Most frequent causes by age

  • In the infant: secondary to dehydration such as diarrhea, high fever, profuse sweating, etc.
  • Middle Ages. Urinary lithiasis is the most common cause. In women, in this period, acute cystitis is the most frequent condition.
  • Adults (> 50 years). The most frequent cause of hematuria is bladder tumor, followed by benign prostatic hyperplasia in men.


  • Medical history It is fundamental. It is necessary to inquire if the hematuria is total, initial or terminal; whether it has appeared suddenly, slowly, uniquely, iteratively, with or without clots; if it goes with other signs or symptoms (voiding disorders, lithiasis, etc.). The family, physiological, personal and pathological history of the patient should be assessed, asking about hereditary or family diseases, also ruling out liver diseases, coagulopathies or metabolopathies.
  • Physical exam It will reveal if there is pain in the renal fossae or pelvis (suggestive of ureteral lithiasis), presence of petechiae / ecchymosis (suggestive of blood dyscrasias), pelvic or abdominal masses (which may be tumors). The Genital examination It is essential, both in men and women. The Digital rectal examination in men assists in the evaluation of the prostate.
  • Examination of urinary sediment with an optical microscope. It’s very specific. The values considered normal are 2-3 leukocytes per field, 1-2 red blood cells and few hyaline cylinders. The presence of abnormal casts (blood and granular), proteinuria or dysmorphic red blood cells would indicate the existence of glomerulonephritis. Eosinophilia in urine (more than 5% of leukocytes in the urine) indicates the existence of tubulointerstitial nephropathy. Pyuria and bacteriuria are signs of urinary tract infection. Hematuria and pyuria without demonstrable bacteriuria indicate the possibility of renal tuberculosis.
  • Analytical renal function, hematimetry and coagulation. These are essential general examinations.
  • Urinary cytologies. They help identify suspicious cells of neoplasia in the urine. It is a method that is not very sensitive, but very specific.
  • Radiological examination.
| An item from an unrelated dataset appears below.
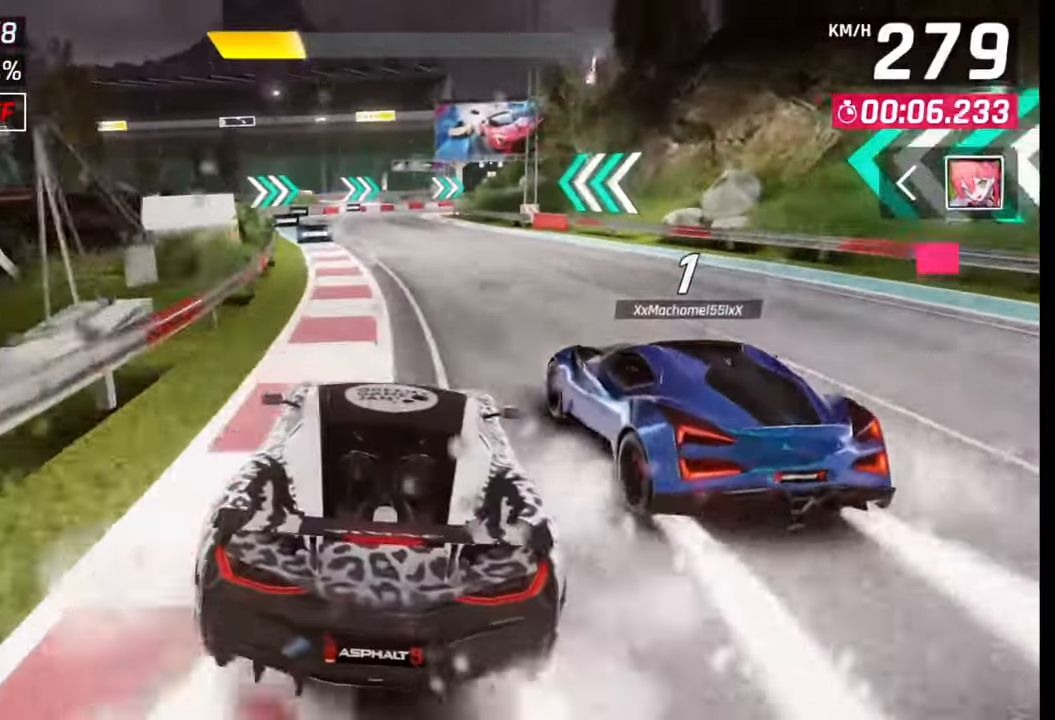
{"buttons": [], "left_stick": "right", "right_stick": "center", "events": [[267, "SQUARE", "down"], [350, "SQUARE", "up"], [383, "left_stick", "right"]]}
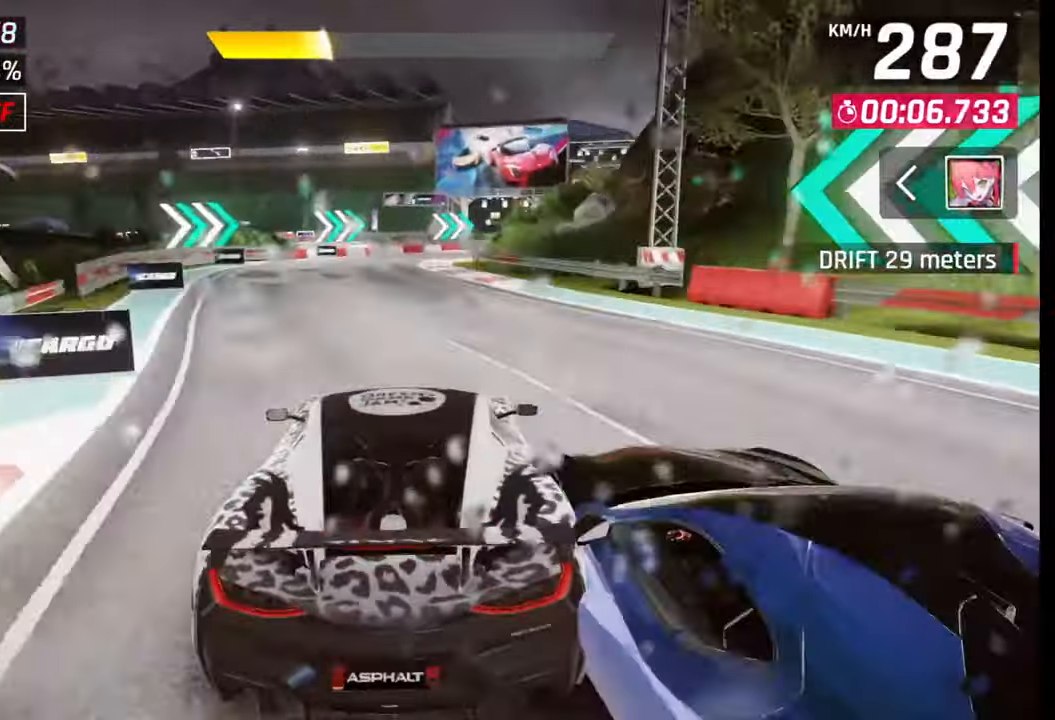
{"buttons": [], "left_stick": "right", "right_stick": "center", "events": [[50, "left_stick", "center"], [117, "SQUARE", "down"], [183, "SQUARE", "up"], [400, "left_stick", "right"]]}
Initially, the study will begin with a simple x-ray of the urinary system and a complete abdominal ultrasound, and at a later stage it will be completed as required with a CT scan and an MRI. Other radiological studies may be ordered, depending on the case.
  • Cystoscopy / ureteroscopy. They are invasive studies to explore the bladder and upper lines endoscopically, which may be requested according to diagnostic suspicions.
  • Bladder biopsy / renal biopsy. They are indicated when a confirmatory diagnosis is required. They can also be therapeutic, if the entire lesion causing hematuria is removed. An anatomopathological analysis of the extracted material is required.


It will depend on the cause, and includes from simple observation to surgery.